A little red birdie has passed on possible release dates for some of Verizon Wireless's most-anticipated smartphones. And since that birdie gave us reliable information before (mainly, the HTC Incredible 2's April 28 debut), we're inclined to believe that the following dates will hold up. So here's what we know.
The HTC Trophy is scheduled to arrive May 12. Verizon promised late least year that it was bringing Windows Phone 7 to its handset stable, but the carrier has yet to show us the goods despite earlier false alarms. Bonnie Cha has reviewed the unlocked GSM version of the Trophy so we at least have a taste of what's to come. Our tipster tells us, however, that Verizon's Trophy will be geared to users of Microsoft's Xbox Live Network.
Also on tap for May 12 is the Motorola Droid X2. As Scott Webster told us on Monday, the handset is an update for the current Moto Droid X. It should offer a 1GHz dual-core Tegra 2 processor with 768MB RAM, but we don't think that it will support Big Red's 4G LTE network.
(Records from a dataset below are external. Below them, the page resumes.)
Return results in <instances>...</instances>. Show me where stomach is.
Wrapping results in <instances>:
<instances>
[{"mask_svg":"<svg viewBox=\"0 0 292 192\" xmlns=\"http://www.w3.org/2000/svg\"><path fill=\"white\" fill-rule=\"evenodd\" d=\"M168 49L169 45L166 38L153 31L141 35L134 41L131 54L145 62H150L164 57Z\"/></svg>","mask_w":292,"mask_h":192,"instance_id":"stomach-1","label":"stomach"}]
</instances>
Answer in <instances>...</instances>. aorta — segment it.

We've expected for a while that the handset would land this spring, and now it looks like it will really happen next Thursday.
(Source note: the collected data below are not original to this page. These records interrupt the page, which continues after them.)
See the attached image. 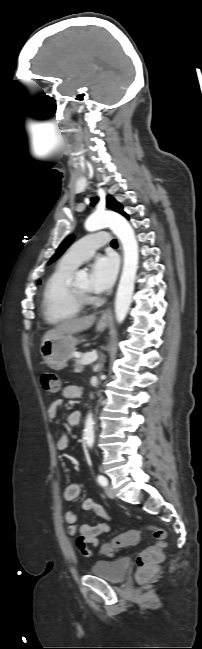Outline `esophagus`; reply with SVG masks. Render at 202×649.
I'll use <instances>...</instances> for the list:
<instances>
[{
    "label": "esophagus",
    "mask_w": 202,
    "mask_h": 649,
    "mask_svg": "<svg viewBox=\"0 0 202 649\" xmlns=\"http://www.w3.org/2000/svg\"><path fill=\"white\" fill-rule=\"evenodd\" d=\"M110 315H111V309L108 308L107 310L104 311V313L102 315V318L106 319V318L110 317Z\"/></svg>",
    "instance_id": "34e87169"
}]
</instances>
Finally, we should also get the long-awaited LG Revolution on the same day. We first saw the handset way back at CES so it's not an understatement to say that we've been waiting for it on the edge of our seats. As a reminder, the Revolution's features should include Wi-Fi, 4G LTE, a mobile hotspot for up to eight devices, an HDMI port, and HD video.
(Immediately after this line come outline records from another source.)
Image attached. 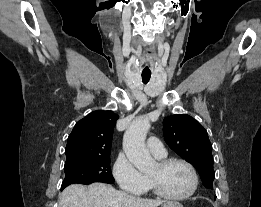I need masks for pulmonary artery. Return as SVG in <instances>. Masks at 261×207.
<instances>
[{
  "instance_id": "pulmonary-artery-1",
  "label": "pulmonary artery",
  "mask_w": 261,
  "mask_h": 207,
  "mask_svg": "<svg viewBox=\"0 0 261 207\" xmlns=\"http://www.w3.org/2000/svg\"><path fill=\"white\" fill-rule=\"evenodd\" d=\"M147 148L150 153L156 158H164L167 155L166 149L159 139L156 137H150L147 140Z\"/></svg>"
}]
</instances>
Jumping ahead two weeks to May 26 (apparently, Verizon really likes its Thursday releases) the Sony Ericsson Xperia Play should finally get its game on. Though the release of the Xperia Play was no surprise last February at Mobile World Congress, it was a shock that Verizon would be one of the first carriers to get it. The first rumored release date of April 14 has since passed and it now looks like early May (the next rumored date) won't happen either. Honestly, by this point we've waited so long and seen it so much that an extra couple of weeks won't really matter. Yet, we will say that Sony Ericsson and Verizon are coming close to making the "PlayStation phone" somewhat irrelevant for the U.S. market.